** Opening Document section block **

Slice through Universe showing density of actuation
Ring of matter oscellates
Anisotropies in the microwave background

ALBERT EINSTEIN’s general theory of relativity, the modern description of
gravity, is one of the most successful scientific theories ever. It has
passed, with flying colours, every test that scientists have been able to
dream up. Yet one dramatic prediction of Einstein’s theory remains
tantalisingly just out of reach – the detection of gravitational waves. Their
discovery would be the jewel in the crown of relativity theory. But, more than
that, they would tell us about fundamental processes that shaped the Universe
from its earliest days.

Einstein’s theory explains gravity in terms of curved spacetime. If space-
time can curve it can surely ripple too, and gravitational waves are often
described as ripples in space-time. They travel like waves on a pond,
spreading outwards from sources of extreme gravitational disturbance such as
the collision of a star with a black hole. They cause a temporary distortion
in space-time and then travel onwards, usually leaving no trace at all.
Astrophysicists have been on the trail of gravitational waves for decades. But
no one has found them yet.

Even so, nobody seriously doubts the existence of gravitational waves. For
one thing, they explain changes seen in an unusual object discovered in 1974,
thought to be a binary pulsar, in which two neutron stars (one of them a
pulsar) orbit closely around one another. Each of these stars has roughly the
mass of the Sun packed into a sphere only a few kilometres across – as dense
as an atomic nucleus. According to Einstein’s theory, the two orbiting neutron
stars should generate ripples in space-time which carry energy away from the
system. And as they lose energy, the two stars should spiral together at a
particular rate. The observed behaviour of the binary pulsar exactly matches
the prediction.

Relativity theory predicts that the passage of gravity waves should create
minute distortions in the path of a light beam, and this is the basis of some
experiments aimed at detecting them. Some of these projects are big science.

** Closing Document section block **
** Opening Record excerpts block **

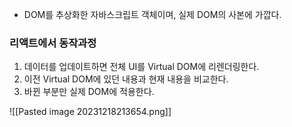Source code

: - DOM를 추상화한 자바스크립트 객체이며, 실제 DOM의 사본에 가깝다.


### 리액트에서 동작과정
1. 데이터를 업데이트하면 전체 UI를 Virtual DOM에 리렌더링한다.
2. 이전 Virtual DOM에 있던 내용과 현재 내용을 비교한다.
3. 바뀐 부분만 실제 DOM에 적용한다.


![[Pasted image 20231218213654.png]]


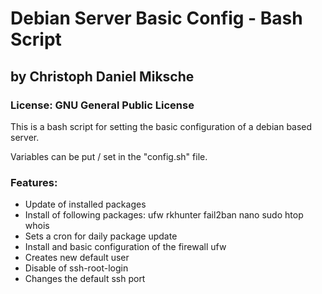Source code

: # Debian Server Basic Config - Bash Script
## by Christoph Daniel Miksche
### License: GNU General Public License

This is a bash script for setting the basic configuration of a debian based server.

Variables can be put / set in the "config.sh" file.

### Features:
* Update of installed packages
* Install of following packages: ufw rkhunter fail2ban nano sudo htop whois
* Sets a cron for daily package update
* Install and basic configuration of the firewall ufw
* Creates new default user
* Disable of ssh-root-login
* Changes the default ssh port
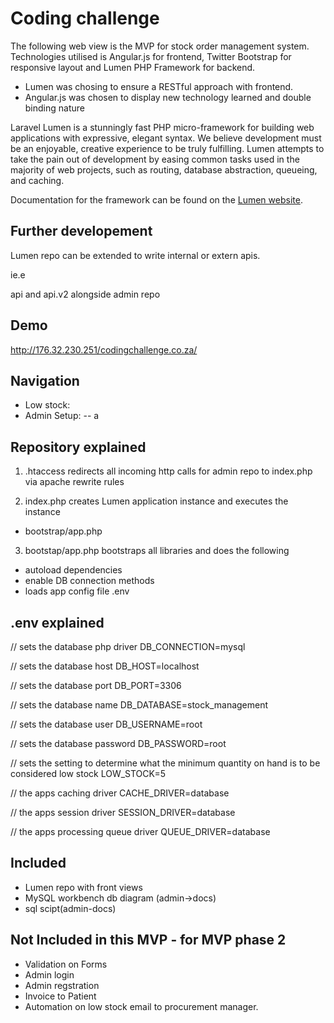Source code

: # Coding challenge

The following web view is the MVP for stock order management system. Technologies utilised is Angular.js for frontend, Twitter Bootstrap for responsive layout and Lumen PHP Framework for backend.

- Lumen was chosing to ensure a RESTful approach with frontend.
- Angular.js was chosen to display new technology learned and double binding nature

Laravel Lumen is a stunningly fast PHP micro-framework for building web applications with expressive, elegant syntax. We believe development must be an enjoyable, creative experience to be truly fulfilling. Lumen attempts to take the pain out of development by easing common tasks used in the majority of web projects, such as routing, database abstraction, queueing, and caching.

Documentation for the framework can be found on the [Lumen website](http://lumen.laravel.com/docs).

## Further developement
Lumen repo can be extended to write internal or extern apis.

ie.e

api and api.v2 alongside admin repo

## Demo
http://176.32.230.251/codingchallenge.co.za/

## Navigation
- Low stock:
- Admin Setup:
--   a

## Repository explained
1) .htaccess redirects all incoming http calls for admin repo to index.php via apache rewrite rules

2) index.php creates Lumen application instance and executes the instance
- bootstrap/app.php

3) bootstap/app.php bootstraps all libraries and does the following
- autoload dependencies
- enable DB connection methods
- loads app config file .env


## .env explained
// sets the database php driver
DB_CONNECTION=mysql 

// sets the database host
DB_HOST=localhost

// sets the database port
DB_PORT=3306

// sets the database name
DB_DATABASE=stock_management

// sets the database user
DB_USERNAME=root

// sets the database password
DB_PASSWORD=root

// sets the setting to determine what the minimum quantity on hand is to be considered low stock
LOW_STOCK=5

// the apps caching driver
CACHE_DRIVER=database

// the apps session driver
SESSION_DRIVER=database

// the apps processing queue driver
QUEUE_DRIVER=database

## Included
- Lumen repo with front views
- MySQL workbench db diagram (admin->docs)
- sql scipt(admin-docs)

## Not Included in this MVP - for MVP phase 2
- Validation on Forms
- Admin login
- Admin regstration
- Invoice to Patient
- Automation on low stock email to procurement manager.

** Closing Record excerpts block **

Carry on the piece about gravitational waves from its last sentence, "Some of these projects are big science."

### Task response:
Experiments are under construction in the US and Europe that involve lasers in
vacuum tunnels several kilometres long. Smaller-scale experiments with lasers,
and attempts to spot the effects of passing gravitational waves on large metal
bars, have yet to meet with success.

So some scientists are now considering another way of hunting down gravity
waves. By distorting space-time when the Universe was young, gravitational
waves may have left an imprint on the cosmic microwave background radiation –
the sea of weak radio noise that fills the entire Universe. And this imprint
may show up in the signal detected by the COBE satellite as it surveyed the
microwave background. Scientists believe that by studying data on the
microwave background they may be able to steal a march on their colleagues who
are still building the laser-interferometer experiments, by winning the race
to find unequivocal proof of the existence of gravitational radiation.

Radiation relic

The cosmic microwave background radiation is the most important
observational tool available to cosmologists. It is equivalent to radiation
from an object with a temperature of 2.7 kelvin that radiates perfectly.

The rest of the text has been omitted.